Ma il mito Straulino, che vive sugli specchi di poppa di decine di barche a lui intitolate, nei ricordi di
chi ebbe il privilegio di conoscerlo, nella stima e nel rispetto per modi e toni da gentiluomo e ufficiale di
Marina, ha molto altro da raccontare. L’infanzia nella sua Lussino, isola di capitani, gli studi presso
il mitico Istituto Nautico di Lussinpiccolo, poi “il periodo più bello della mia vita fu quando mio padre
mi dette il permesso di navigare con una Passera istriana per due anni, da solo, lungo le isole della Dalmazia”, ci disse in una lunga intervista che avemmo l’onore di fargli nella sua austera ma garbata
casa a Prati, sul lungotevere Flaminio a Roma nel 1994. L’Accademia Navale e le prime regate sulle Stelle, iniziando da una sfida tra allievidi complemento ed effettivi quando si ritrovò al timone per puro caso, e poi “tutti quei movimenti di Guerra” del 36-39, che lo portano a rimanere in Marina e la successiva Guerra che affronta tra gli assaltatori del Gruppo Gamma partecipando anche alla storica azione di Gibilterra, fino al 1943 e alla scelta della parte giusta dalla quale stare, quella dell’Italia che voleva ripartire.

L’incidente nello sminamento del Golfo di Taranto che lo rese quasi cieco. L’inizio delle vittorie
in Star, con i Giochi di Londra 1948 (fu quinto, con non pochi rimpianti per una celebre e contestatissima protesta con il concorrente greco che testimoniò a suo sfavore e il disalberamento nell’ultima prova che a 200 metri dall’arrivo gli tolse l’Oro), l’Oro del 1952 con la mitica Merope 2958 e il successivo Argento del 1956 in Australia. Le tante vittorie in Star. La delusione di Napoli 1960, quando fu quarto. Poi il comando dell’Amerigo Vespucci con l’epica uscita a vela dal Mare Piccolo di Taranto, lo IOR, le crociere oceaniche con il Corsaro della Marina Militare che lo portarono fino alle Hawaii.

A ben vedere, però, più delle vittorie, il Comandante ci ha insegnato cose semplici ma forse più importanti.

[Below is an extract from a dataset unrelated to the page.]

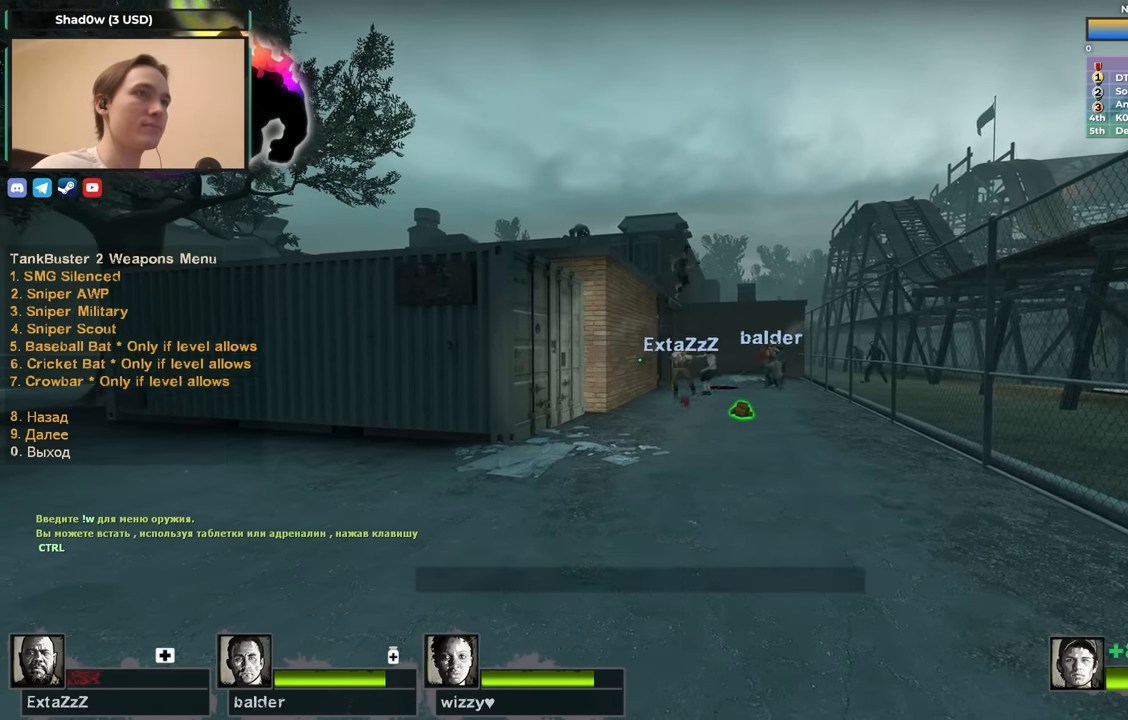
{"keys": [], "events": []}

Il rispetto di sé e degli altri, l’impegno, la passione per il mare e per la vita, che poi sono la stessa cosa. “Mai fermarsi “, ci disse con ferma cortesia, “mai rinunciare, bisogna sempre muoversi, darsi da fare”.
E ancora: “Alcuni ufficiali vedevano lo sport come una cosa negativa sulla vita professionale. Invece lo
sport, la vela in particolare, per l’ufficiale di Marina è una cosa molto utile perché insegna ad andar
per mare. Quando c’è cattivo tempo per esempio, su una nave piccola saper prendere le onde, saper
adeguare la velocità è di capitale importanza. Oggi certo ci sono altri mezzi, potenti e veloci, ma se
non si è capaci di vedere il mare il mezzo non conta niente. Per questo scopo, la vela è unica, è utilissima”.
Lezione ricevuta, comandante, ed è facile capire perché ciò che davvero conta nella vita di un uomo, il ricordo che si lascia negli altri, lei se l’è davvero meritato.